Bruce Klingner, a Korea specialist at the Heritage Foundation in Washington and a former deputy chief for Korea at the Central Intelligence Agency, said Kim Jong Un is unlikely to abandon his father’s policies or his nuclear weapons as he seeks to consolidate his position. Nuclear weapons, Klingner said in an interview, “provide security against the U.S. and South Korea in case of attacks” and force the world to “pay attention to Pyongyang.”
Kim leaves behind an economy crippled by mismanagement, crop failures, sanctions and a bungled currency revaluation. North Korea’s economy is less than 3 percent the size of South Korea’s and has relied on economic handouts since the 1990s, when an estimated 2 million people died from famine. The United Nations and the U.S. last year tightened economic sanctions that were imposed on the North for its nuclear weapons activities and two attacks in 2010 that killed 50 South Koreans.

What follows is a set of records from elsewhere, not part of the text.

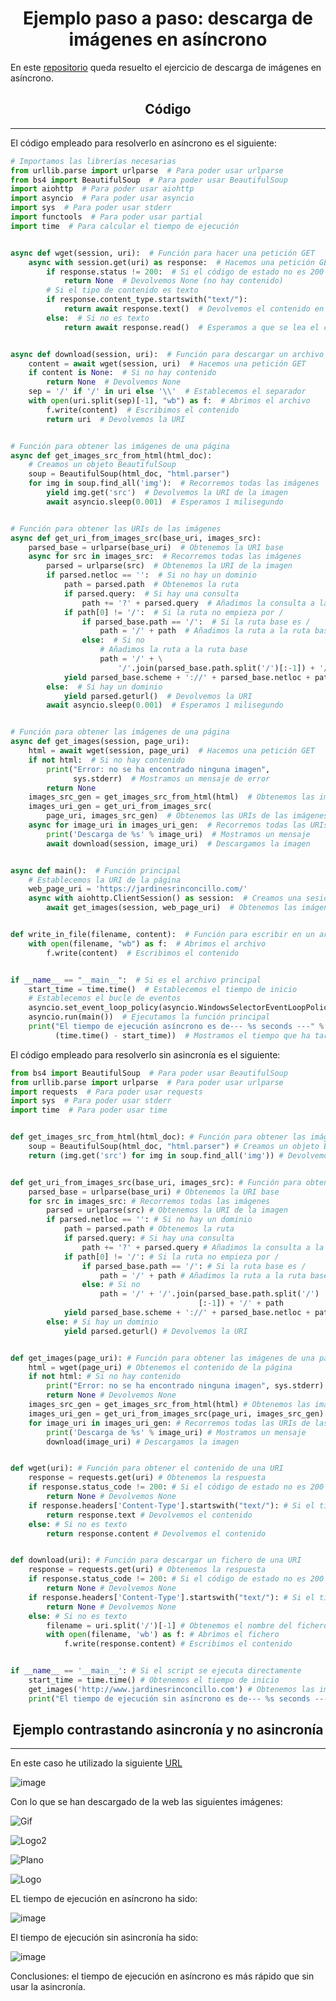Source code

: <h1 align = "center">Ejemplo paso a paso: descarga de imágenes en asíncrono</h1>

En este [repositorio](https://github.com/Diegodesantos1/Ejemplo_Paso_a_Paso) queda resuelto el ejercicio de descarga de imágenes en asíncrono.


<h2 align = "center">Código</h2>

***

El código empleado para resolverlo en asíncrono es el siguiente:

```python
# Importamos las librerías necesarias
from urllib.parse import urlparse  # Para poder usar urlparse
from bs4 import BeautifulSoup  # Para poder usar BeautifulSoup
import aiohttp  # Para poder usar aiohttp
import asyncio  # Para poder usar asyncio
import sys  # Para poder usar stderr
import functools  # Para poder usar partial
import time  # Para calcular el tiempo de ejecución


async def wget(session, uri):  # Función para hacer una petición GET
    async with session.get(uri) as response:  # Hacemos una petición GET
        if response.status != 200:  # Si el código de estado no es 200
            return None  # Devolvemos None (no hay contenido)
        # Si el tipo de contenido es texto
        if response.content_type.startswith("text/"):
            return await response.text()  # Devolvemos el contenido en texto
        else:  # Si no es texto
            return await response.read()  # Esperamos a que se lea el contenido


async def download(session, uri):  # Función para descargar un archivo
    content = await wget(session, uri)  # Hacemos una petición GET
    if content is None:  # Si no hay contenido
        return None  # Devolvemos None
    sep = '/' if '/' in uri else '\\'  # Establecemos el separador
    with open(uri.split(sep)[-1], "wb") as f:  # Abrimos el archivo
        f.write(content)  # Escribimos el contenido
        return uri  # Devolvemos la URI


# Función para obtener las imágenes de una página
async def get_images_src_from_html(html_doc):
    # Creamos un objeto BeautifulSoup
    soup = BeautifulSoup(html_doc, "html.parser")
    for img in soup.find_all('img'):  # Recorremos todas las imágenes
        yield img.get('src')  # Devolvemos la URI de la imagen
        await asyncio.sleep(0.001)  # Esperamos 1 milisegundo


# Función para obtener las URIs de las imágenes
async def get_uri_from_images_src(base_uri, images_src):
    parsed_base = urlparse(base_uri)  # Obtenemos la URI base
    async for src in images_src:  # Recorremos todas las imágenes
        parsed = urlparse(src)  # Obtenemos la URI de la imagen
        if parsed.netloc == '':  # Si no hay un dominio
            path = parsed.path  # Obtenemos la ruta
            if parsed.query:  # Si hay una consulta
                path += '?' + parsed.query  # Añadimos la consulta a la ruta
            if path[0] != '/':  # Si la ruta no empieza por /
                if parsed_base.path == '/':  # Si la ruta base es /
                    path = '/' + path  # Añadimos la ruta a la ruta base
                else:  # Si no
                    # Añadimos la ruta a la ruta base
                    path = '/' + \
                        '/'.join(parsed_base.path.split('/')[:-1]) + '/' + path
            yield parsed_base.scheme + '://' + parsed_base.netloc + path  # Devolvemos la URI
        else:  # Si hay un dominio
            yield parsed.geturl()  # Devolvemos la URI
        await asyncio.sleep(0.001)  # Esperamos 1 milisegundo


# Función para obtener las imágenes de una página
async def get_images(session, page_uri):
    html = await wget(session, page_uri)  # Hacemos una petición GET
    if not html:  # Si no hay contenido
        print("Error: no se ha encontrado ninguna imagen",
              sys.stderr)  # Mostramos un mensaje de error
        return None
    images_src_gen = get_images_src_from_html(html)  # Obtenemos las imágenes
    images_uri_gen = get_uri_from_images_src(
        page_uri, images_src_gen)  # Obtenemos las URIs de las imágenes
    async for image_uri in images_uri_gen:  # Recorremos todas las URIs de las imágenes
        print('Descarga de %s' % image_uri)  # Mostramos un mensaje
        await download(session, image_uri)  # Descargamos la imagen


async def main():  # Función principal
    # Establecemos la URI de la página
    web_page_uri = 'https://jardinesrinconcillo.com/'
    async with aiohttp.ClientSession() as session:  # Creamos una sesión
        await get_images(session, web_page_uri)  # Obtenemos las imágenes


def write_in_file(filename, content):  # Función para escribir en un archivo
    with open(filename, "wb") as f:  # Abrimos el archivo
        f.write(content)  # Escribimos el contenido


if __name__ == "__main__":  # Si es el archivo principal
    start_time = time.time()  # Establecemos el tiempo de inicio
    # Establecemos el bucle de eventos
    asyncio.set_event_loop_policy(asyncio.WindowsSelectorEventLoopPolicy())
    asyncio.run(main())  # Ejecutamos la función principal
    print("El tiempo de ejecución asíncrono es de--- %s seconds ---" %
          (time.time() - start_time))  # Mostramos el tiempo que ha tardado
```

El código empleado para resolverlo sin asincronía es el siguiente:

```python
from bs4 import BeautifulSoup  # Para poder usar BeautifulSoup
from urllib.parse import urlparse  # Para poder usar urlparse
import requests  # Para poder usar requests
import sys  # Para poder usar stderr
import time  # Para poder usar time


def get_images_src_from_html(html_doc): # Función para obtener las imágenes de una página
    soup = BeautifulSoup(html_doc, "html.parser") # Creamos un objeto BeautifulSoup
    return (img.get('src') for img in soup.find_all('img')) # Devolvemos la URI de la imagen


def get_uri_from_images_src(base_uri, images_src): # Función para obtener las URIs de las imágenes
    parsed_base = urlparse(base_uri) # Obtenemos la URI base
    for src in images_src: # Recorremos todas las imágenes
        parsed = urlparse(src) # Obtenemos la URI de la imagen
        if parsed.netloc == '': # Si no hay un dominio
            path = parsed.path # Obtenemos la ruta
            if parsed.query: # Si hay una consulta
                path += '?' + parsed.query # Añadimos la consulta a la ruta
            if path[0] != '/': # Si la ruta no empieza por /
                if parsed_base.path == '/': # Si la ruta base es /
                    path = '/' + path # Añadimos la ruta a la ruta base
                else: # Si no
                    path = '/' + '/'.join(parsed_base.path.split('/')
                                          [:-1]) + '/' + path
            yield parsed_base.scheme + '://' + parsed_base.netloc + path # Devolvemos la URI
        else: # Si hay un dominio
            yield parsed.geturl() # Devolvemos la URI


def get_images(page_uri): # Función para obtener las imágenes de una página
    html = wget(page_uri) # Obtenemos el contenido de la página
    if not html: # Si no hay contenido
        print("Error: no se ha encontrado ninguna imagen", sys.stderr) # Mostramos un mensaje de error
        return None # Devolvemos None
    images_src_gen = get_images_src_from_html(html) # Obtenemos las imágenes de la página
    images_uri_gen = get_uri_from_images_src(page_uri, images_src_gen) # Obtenemos las URIs de las imágenes
    for image_uri in images_uri_gen: # Recorremos todas las URIs de las imágenes
        print('Descarga de %s' % image_uri) # Mostramos un mensaje
        download(image_uri) # Descargamos la imagen


def wget(uri): # Función para obtener el contenido de una URI
    response = requests.get(uri) # Obtenemos la respuesta
    if response.status_code != 200: # Si el código de estado no es 200
        return None # Devolvemos None
    if response.headers['Content-Type'].startswith("text/"): # Si el tipo de contenido es texto
        return response.text # Devolvemos el contenido
    else: # Si no es texto
        return response.content # Devolvemos el contenido


def download(uri): # Función para descargar un fichero de una URI
    response = requests.get(uri) # Obtenemos la respuesta
    if response.status_code != 200: # Si el código de estado no es 200
        return None # Devolvemos None
    if response.headers['Content-Type'].startswith("text/"): # Si el tipo de contenido es texto
        return None # Devolvemos None
    else: # Si no es texto
        filename = uri.split('/')[-1] # Obtenemos el nombre del fichero
        with open(filename, 'wb') as f: # Abrimos el fichero
            f.write(response.content) # Escribimos el contenido


if __name__ == '__main__': # Si el script se ejecuta directamente
    start_time = time.time() # Obtenemos el tiempo de inicio
    get_images('http://www.jardinesrinconcillo.com') # Obtenemos las imágenes de la página
    print("El tiempo de ejecución sin asíncrono es de--- %s seconds ---" % (time.time() - start_time)) # Mostramos el tiempo de ejecución

```

<h2 align = "center">Ejemplo contrastando asincronía y no asincronía</h2>

***

En este caso he utilizado la siguiente [URL](http://jardinesrinconcillo.com/)

![image](https://user-images.githubusercontent.com/91721855/222587430-14efad6a-466f-446f-a1c8-a157ae7b412e.png)


Con lo que se han descargado de la web las siguientes imágenes:

![Gif](https://github.com/Diegodesantos1/Ejemplo_Paso_a_Paso/blob/main/loading.gif)

![Logo2](https://github.com/Diegodesantos1/Ejemplo_Paso_a_Paso/blob/main/logo_arbol_verde_v2.png)

![Plano](https://github.com/Diegodesantos1/Ejemplo_Paso_a_Paso/blob/main/plano.png)

![Logo](https://github.com/Diegodesantos1/Ejemplo_Paso_a_Paso/blob/main/logo.png)

EL tiempo de ejecución en asíncrono ha sido:

![image](https://user-images.githubusercontent.com/91721855/222745909-ccb69643-fd87-4a7d-8f42-0ee9130f2d46.png)

El tiempo de ejecución sin asincronía ha sido:

![image](https://user-images.githubusercontent.com/91721855/222744835-403d7f6e-02e7-4e14-9d39-479b649f2fcd.png)

Conclusiones: el tiempo de ejecución en asíncrono es más rápido que sin usar la asincronía.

The Obama administration has said that it resumed direct talks in recent months after determining that engaging the regime might lessen the risk of violent provocations.
“If there was a deal on food aid, whatever deal has been struck is pretty much off the table now,” Bryce Wakefield of the Woodrow Wilson International Center for Scholars, a Washington-based research institute, said in an interview. The U.S. wouldn’t be able to count on the North “to hold up its end of the deal,” he said, and it will take time for North Korea to determine its own direction.
Scott Snyder, a senior fellow for Korea studies at the Council on Foreign Relations in Washington, said “it will be more difficult to get answers or positions out of Pyongyang under current circumstances.”